### DOCUMENT
--

ICE’s Secret Watchlists of Americans

“We have a nice little database and now you’re considered a domestic terrorist,” a masked federal agent taunted a protester filming him in Maine last week.

Department of Homeland Security spokesperson Tricia McLaughlin’s response was firm: “There is NO database of ‘domestic terrorists’ run by DHS.”

There’s just one problem: She’s lying.

Two senior national security officials tell me that there are more than a dozen secret and obscure watchlists that homeland security and the FBI are using to track protesters (both anti-ICE and pro-Palestinian), “Antifa,” and others who are promiscuously labeled “domestic terrorists.”

I can reveal for the first time that some of the secret lists and applications go by codenames like Bluekey, Grapevine, Hummingbird, Reaper, Sandcastle, Sienna, Slipstream, and Sparta (including the ominous sounding HEL-A and HEL-C reports generated by Sparta).

Some of these, like Hummingbird, were created to vet and track immigrants, in this case Afghans seeking to settle in the United States. Slipstream is a classified social media repository. Others are tools used to link people on the streets together, including collecting on friends and families who have nothing to do with any purported lawbreaking.

--

### TASKS TO PERFORM
**1.** Answer these questions about the article on ICE's secret watchlists:
(a) In which state was the protester filming the masked federal agent?
(b) Which codenamed list was created to vet and track Afghans seeking to settle in the United States?
(c) Which reports are generated by Sparta?
**2.** Carry on the article about ICE's secret watchlists, picking up after its final sentence.
The records that follow are independent material, unrelated to the article.

--

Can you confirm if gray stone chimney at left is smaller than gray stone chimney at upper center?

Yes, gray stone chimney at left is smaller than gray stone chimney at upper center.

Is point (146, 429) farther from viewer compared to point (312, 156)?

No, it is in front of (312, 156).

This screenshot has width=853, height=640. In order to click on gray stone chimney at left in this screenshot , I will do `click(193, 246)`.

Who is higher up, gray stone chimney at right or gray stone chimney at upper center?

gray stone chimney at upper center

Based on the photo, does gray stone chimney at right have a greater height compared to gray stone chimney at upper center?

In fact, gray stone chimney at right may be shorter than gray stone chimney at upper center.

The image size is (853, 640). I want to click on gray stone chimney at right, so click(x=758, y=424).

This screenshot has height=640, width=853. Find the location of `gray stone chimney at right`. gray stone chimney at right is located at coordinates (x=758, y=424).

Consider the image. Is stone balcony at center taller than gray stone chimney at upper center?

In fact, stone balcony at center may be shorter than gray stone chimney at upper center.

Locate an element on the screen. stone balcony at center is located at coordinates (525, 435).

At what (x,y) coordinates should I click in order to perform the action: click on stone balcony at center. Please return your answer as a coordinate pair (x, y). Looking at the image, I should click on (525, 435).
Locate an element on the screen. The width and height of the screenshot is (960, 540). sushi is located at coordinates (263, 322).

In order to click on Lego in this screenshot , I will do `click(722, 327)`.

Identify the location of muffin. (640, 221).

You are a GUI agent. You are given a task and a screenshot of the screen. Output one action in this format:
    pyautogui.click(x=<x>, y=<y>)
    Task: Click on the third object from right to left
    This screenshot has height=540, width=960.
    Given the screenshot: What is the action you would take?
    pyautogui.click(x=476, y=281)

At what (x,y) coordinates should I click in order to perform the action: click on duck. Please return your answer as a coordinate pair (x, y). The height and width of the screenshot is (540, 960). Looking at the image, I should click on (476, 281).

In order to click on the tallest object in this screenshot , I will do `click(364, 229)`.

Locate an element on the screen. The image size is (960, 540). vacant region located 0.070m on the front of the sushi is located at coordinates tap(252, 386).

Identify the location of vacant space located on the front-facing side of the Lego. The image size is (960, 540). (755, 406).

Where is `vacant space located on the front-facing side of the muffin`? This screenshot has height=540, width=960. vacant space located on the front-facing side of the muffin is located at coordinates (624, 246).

--

### RESPONSES
**1.**
(a) Maine
(b) Hummingbird
(c) The HEL-A and HEL-C reports

**2.**
There’s practically nothing available that further describes what these watchlists do, how large they are, or what they entail.

“We came out of 9/11 with the notion that we would have a single ‘terrorist’ watchlist to eliminate confusion, duplication and avoid bad communications, but ever since January 6, not only have we expanded exponentially into purely domestic watchlisting, but we have also created a highly secretive and compartmented superstructure that few even understand,” says a DHS attorney intimately familiar with the subject. The attorney spoke on the agreement that their identity not be disclosed.

Prior to 9/11, there were nine federal agencies that maintained 12 separate watchlists. Now, officially there are just three: a watchlist of 1.1 million international terrorists, a watchlist of more than 10,000 domestic terrorists maintained by the FBI, and a new watchlist of transnational criminals, built up to more than 85,000 over the past decade.

The new domestic-related watchlists—a set of databases and applications—exist inside and outside the FBI and are used by agencies like ICE and the Border Patrol to organize the Niagara of information in possession of the federal government. Collectively, they create ways to sort, analyze, and search information, a task that even artificial intelligence has failed to conquer (so far).

Among other functions, the new watchlists process tips, situation reports and collected photographs and video submitted by both the public and from agents in the field; they create a “common operating picture” in places like Minneapolis; they allow task forces to target individuals for surveillance and arrest; and they create the capacity for intelligence people to link individuals together through geographic proximity or what is labeled “call chaining” by processing telephone numbers, emails, and other contact information.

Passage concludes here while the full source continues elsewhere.